TASKS AND EXERCISES:
1 > Copy the Renaissance Journalism article word for word from "ZeroDivide invited Renaissance" to "Renaissance Journalism projects.".
2 > In the article about Renaissance Journalism's missing funds, name the four foundations whose grant and contract funds were lost.
3 > Write the next part of the article about Renaissance Journalism and the collapse of ZeroDivide, picking up after its final sentence.

DOCUMENT EXCERPT:
* * *
By Jon Funabiki
After a decade working to improve the news media, Renaissance Journalism finds itself as a subject of a news story. It’s about our efforts to track down and recover more than $600,000 in foundation funds that went missing. So far, it’s a story without an ending.
The news article by The Chronicle of Philanthropy, “A Foundation Collapsed. Its Money Is Gone. What Happened Is Shrouded in Mystery,” published on Sept. 12, 2019, focuses on the collapse of ZeroDivide, a San Francisco-based nonprofit organization that worked on health and technology issues. Reporter Marc Gunther’s story asks how and why ZeroDivide, which started as a $50 million grantmaking foundation in 1998, reinvented itself into a grant-seeking nonprofit that eventually went broke in 2016.
Renaissance Journalism became a part of the story because we had been operating as a fiscally sponsored project of ZeroDivide at the time. That meant that ZeroDivide sponsored Renaissance Journalism’s grant applications to foundations, administered grant expenditures, and submitted required financial reports to donors. This arrangement is common in the nonprofit world because it enables small projects like ours to utilize the fiscal sponsor’s administrative services.
ZeroDivide invited Renaissance Journalism to become a fiscally sponsored project in 2009, and through this service we operated numerous, grant-funded projects with journalists and news organizations throughout the U.S. But in May 2016, ZeroDivide officials abruptly announced to its employees and to Renaissance Journalism that the corporation was insolvent and would close. ZeroDivide terminated its own programs and staff members, leaving them adrift. As we later reported in a complaint to the California Attorney General’s Office, ZeroDivide’s collapse had a profound impact on Renaissance Journalism:
• We lost an estimated $600,000-plus in restricted grant and contract funds that had been awarded by four foundations (Ford Foundation, The Whitman Institute, Vesper Society and Wyncote Foundation) to carry out Renaissance Journalism projects.
• We lost computer and video equipment, furniture, programmatic materials, project records and other materials that ZeroDivide held in a rented storage unit. We were informed that the storage company had liquidated the belongings because ZeroDivide had not paid its bills.
• Our staff, as well as other staff of ZeroDivide, were contacted by phone and mail over the course of several months by a debt collector who demanded we pay off ZeroDivide’s credit card debts.
• Our projects were threatened because we suddenly had no funds available to pay staff and other expenses, including the journalists, news outlets and consultants involved in our initiatives.
We immediately alerted our funders and began working with them to develop ways to restart our projects. Community Initiatives, a nonprofit created by the San Francisco Foundation to service fiscally sponsored projects, agreed to take us on as a client.
At the same time, we worked closely with our foundation supporters in an attempt to learn why ZeroDivide collapsed in such a sudden and chaotic fashion. Renaissance Journalism and our donors repeatedly requested ZeroDivide’s senior managers and board of directors to account for, and to replace, the missing funds. We got no response. Therefore, Renaissance Journalism and three of the affected foundations (Ford Foundation, The Whitman Institute and Vesper Society) filed complaints with the California Attorney General’s Office asking it to investigate ZeroDivide.
* * *
[Collection entries]
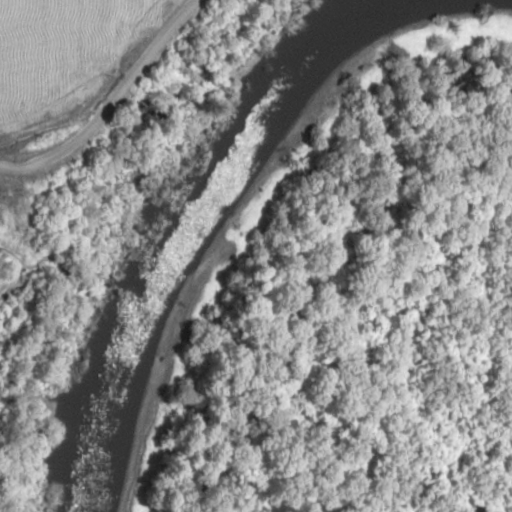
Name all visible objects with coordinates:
road: (104, 96)
river: (176, 228)
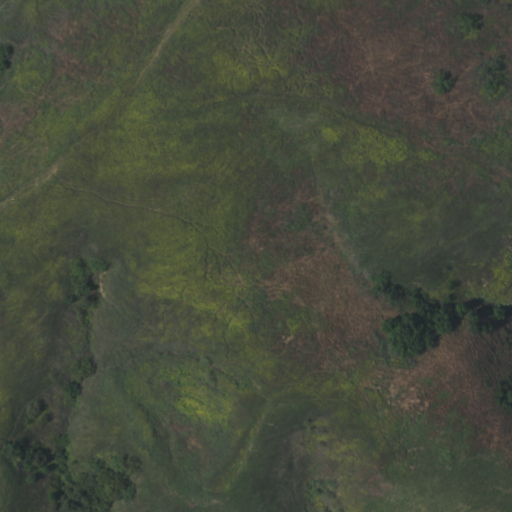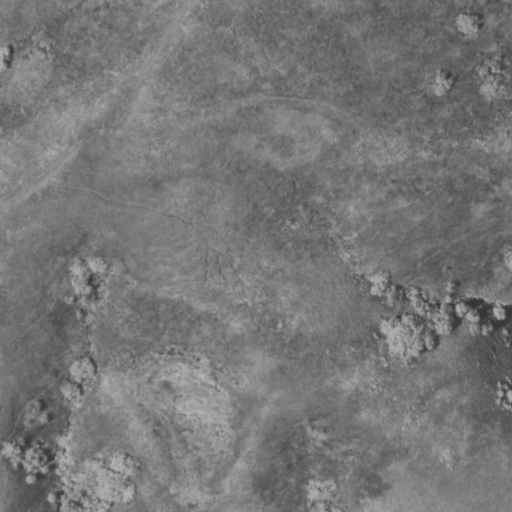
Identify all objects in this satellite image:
road: (110, 115)
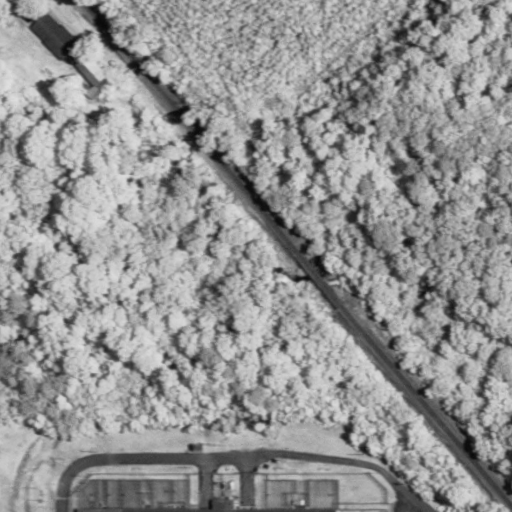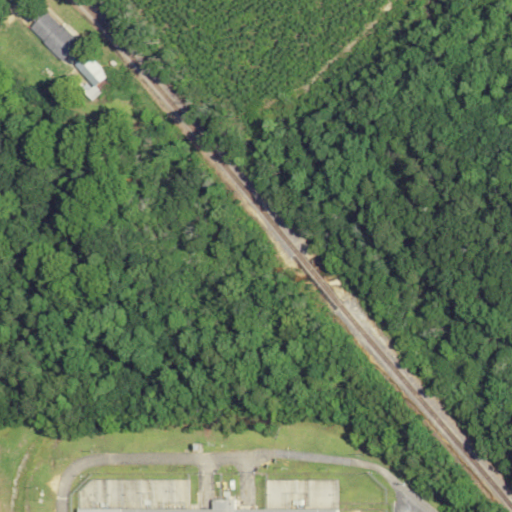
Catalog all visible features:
building: (52, 35)
building: (89, 70)
railway: (295, 254)
road: (233, 454)
building: (199, 508)
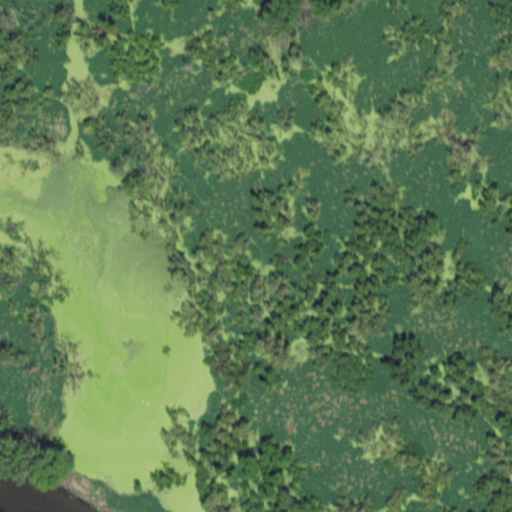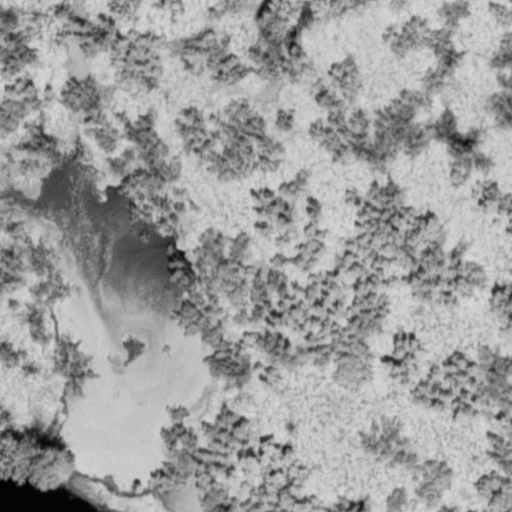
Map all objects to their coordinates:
river: (45, 490)
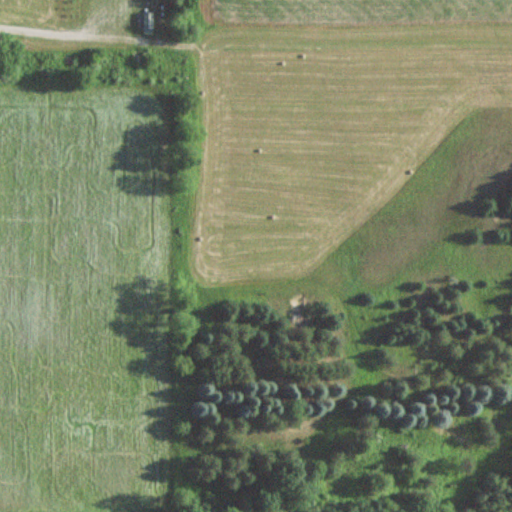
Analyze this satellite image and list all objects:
building: (149, 21)
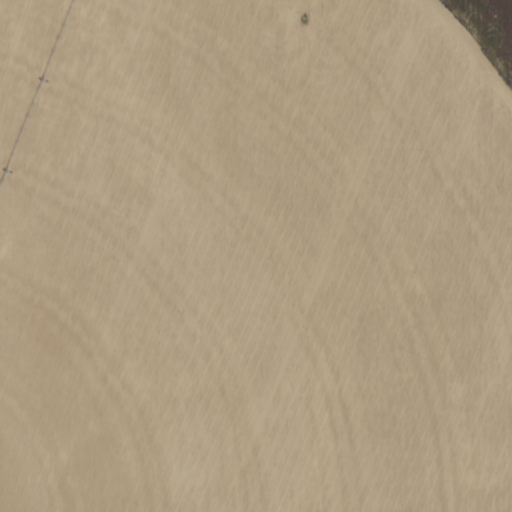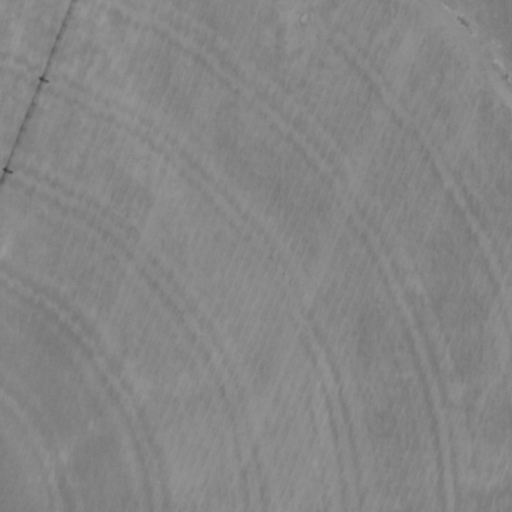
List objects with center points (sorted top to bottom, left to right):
crop: (251, 260)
* * *
ANSWERS TO THIS EXERCISE:
1 >
ZeroDivide invited Renaissance Journalism to become a fiscally sponsored project in 2009, and through this service we operated numerous, grant-funded projects with journalists and news organizations throughout the U.S. But in May 2016, ZeroDivide officials abruptly announced to its employees and to Renaissance Journalism that the corporation was insolvent and would close. ZeroDivide terminated its own programs and staff members, leaving them adrift. As we later reported in a complaint to the California Attorney General’s Office, ZeroDivide’s collapse had a profound impact on Renaissance Journalism:
• We lost an estimated $600,000-plus in restricted grant and contract funds that had been awarded by four foundations (Ford Foundation, The Whitman Institute, Vesper Society and Wyncote Foundation) to carry out Renaissance Journalism projects.

2 > Ford Foundation, The Whitman Institute, Vesper Society, Wyncote Foundation

3 >
Since then, Renaissance Journalism has cooperated with the Attorney General’s Office requests for records and information. State records show that the Attorney General’s Office suspended ZeroDivide’s nonprofit status after the board failed to respond to the state’s multiple requests to file IRS financial reports and other required documents.
In May 2018—two years after the closure—ZeroDivide’s board treasurer sent a one-page memo to Renaissance Journalism stating that the board “did not engage in any day-to-day operations or accounting functions of ZeroDivide” and that they “have long been disengaged from ZeroDivide and have no ongoing dealings with or obligations to the organization.”
By policy, the Attorney General’s Office would not disclose to us what actions it was taking. However, In February 2019, we were informed by the four affected foundations that the Attorney General’s Office had advised them that ZeroDivide’s former CEO and president, who also is a board member, wanted to discuss the matter with them. Six months later, none of the foundations has been contacted.
The Chronicle of Philanthropy article is not the sort of news coverage that we would desire. We believe that ZeroDivide’s leadership needs to account for our loss of foundation funds, which caused a cascade of damage to Renaissance Journalism, its activities, staff, consultants, news partners and donors. As a nonprofit project, it took us years to recover from the $600,000 financial disaster.
Today, with much thanks to the foundations that supported us through the crisis, Renaissance Journalism is back in action and thriving, launching innovative journalism and social justice initiatives on the housing crisis and the Census 2020. We also are grateful to the many journalists, news organizations, community groups and colleagues who, through their participation, affirm the goals of our mission, which is to promote equity and social justice through good journalism.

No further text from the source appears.